I mean, with outlets like substack and the ever-growing digital space, creatives really have a ton of opportunity. It’s hard to see in all the noise, though. Maybe it’s just easier to believe that things are getting worse instead of both getting better and getting worse?
They don't sell only a dozen copies? So, they sell far more? If your title is any hint at your writing skill, no wonder your books don't sell.
This is a stellar article that clearly you put a ton of time into writing. Thanks for sharing. If I had a gripe with the whole thing, it's that the publishers are the ones trying to portray the woes of the industry to further merge and reduce competition. Worse still, many authors accept the state of publishing and have taken to boasting that a lack of "commercial appeal" indicates quality.
I am always curious about sales data for individual books that I love. I assume this is proprietary, but is there a public place to search for this data?

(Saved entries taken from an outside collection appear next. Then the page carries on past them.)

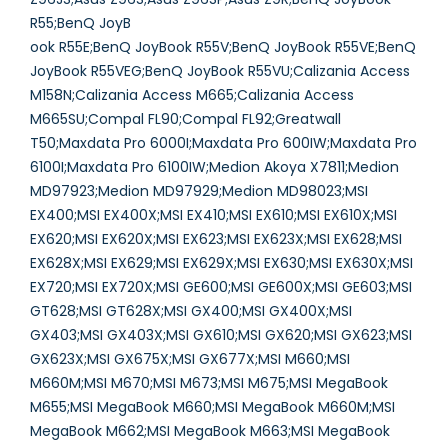
R55;BenQ JoyB
ook R55E;BenQ JoyBook R55V;BenQ JoyBook R55VE;BenQ
JoyBook R55VEG;BenQ JoyBook R55VU;Calizania Access
M158N;Calizania Access M665;Calizania Access
M665SU;Compal FL90;Compal FL92;Greatwall
T50;Maxdata Pro 6000I;Maxdata Pro 600IW;Maxdata Pro
6100I;Maxdata Pro 6100IW;Medion Akoya X7811;Medion
MD97923;Medion MD97929;Medion MD98023;MSI
EX400;MSI EX400X;MSI EX410;MSI EX610;MSI EX610X;MSI
EX620;MSI EX620X;MSI EX623;MSI EX623X;MSI EX628;MSI
EX628X;MSI EX629;MSI EX629X;MSI EX630;MSI EX630X;MSI
EX720;MSI EX720X;MSI GE600;MSI GE600X;MSI GE603;MSI
GT628;MSI GT628X;MSI GX400;MSI GX400X;MSI
GX403;MSI GX403X;MSI GX610;MSI GX620;MSI GX623;MSI
GX623X;MSI GX675X;MSI GX677X;MSI M660;MSI
M660M;MSI M670;MSI M673;MSI M675;MSI MegaBook
M655;MSI MegaBook M660;MSI MegaBook M660M;MSI
MegaBook M662;MSI MegaBook M663;MSI MegaBook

Thanks so much Lincoln for writing this! Reminds me of cash register data on food brands quite a lot...
An interesting read, though I think you may be missing the mark on this particular topic. This problem is well understood in the realm of mathematics.
Many markets follow what is called Zipf's law. Essentially the distribution of books sales is expected to follow a power law, and therefore it is the case that the vast majority of books sell overwhelmingly few copies. I've added a paper below that references evidence for book sales following this law .
"I’m pretty sure publishers would go out of business if 50% of their books sold less than 12 copies!"
This statement couldn't be further from the truth. Publishers will make most of their money on relatively few books at the very far end of the distribution. Think about it like this; Sufficiently successful books will offset the cost of publishing all books. So as a publisher grows, they can publish more and more books, increasing the likelihood of publishing a bestseller, while publishing a lot of books that will sell hardly any copies. (of course some in between as well. But the point is that very few will make most of the money, some will make a bit of money, and by far most will make little to no money)
So regardless of the technical details about how we classify "books" "published" "sale", we can think of the problem more generally. Most forms of modern media conform to this law. Film, Music, etc.
Hi Tom, I don’t know for sure but have been told this by people I trust in the industry. I think this is also the driving force behind consolidation. The acquiring company can see decades of reliable and steady sales data for Curious George or Ansel Adams and this makes forecasting and running a business with large fixed overheads much easier. Plus the inevitable reduction in staffing this allows as those sales require minimal expense or effort.